### DATA EXTRACT
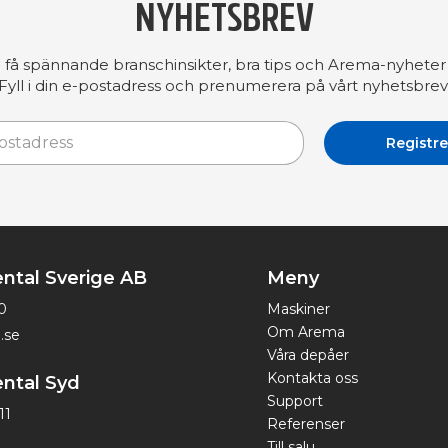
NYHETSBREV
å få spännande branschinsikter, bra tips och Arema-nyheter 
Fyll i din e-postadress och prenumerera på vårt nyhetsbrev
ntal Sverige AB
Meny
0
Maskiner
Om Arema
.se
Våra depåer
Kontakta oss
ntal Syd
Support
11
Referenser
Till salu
==
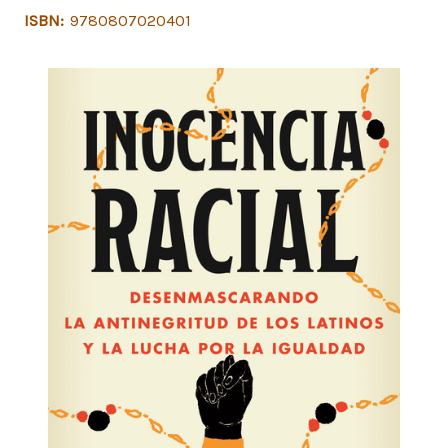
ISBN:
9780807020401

### ASSIGNMENT
Which rows contain the string "Arema", matching case exactly? Copy each of those rows.

### SOLUTION TO THE PROBLEM
å få spännande branschinsikter, bra tips och Arema-nyheter 
Om Arema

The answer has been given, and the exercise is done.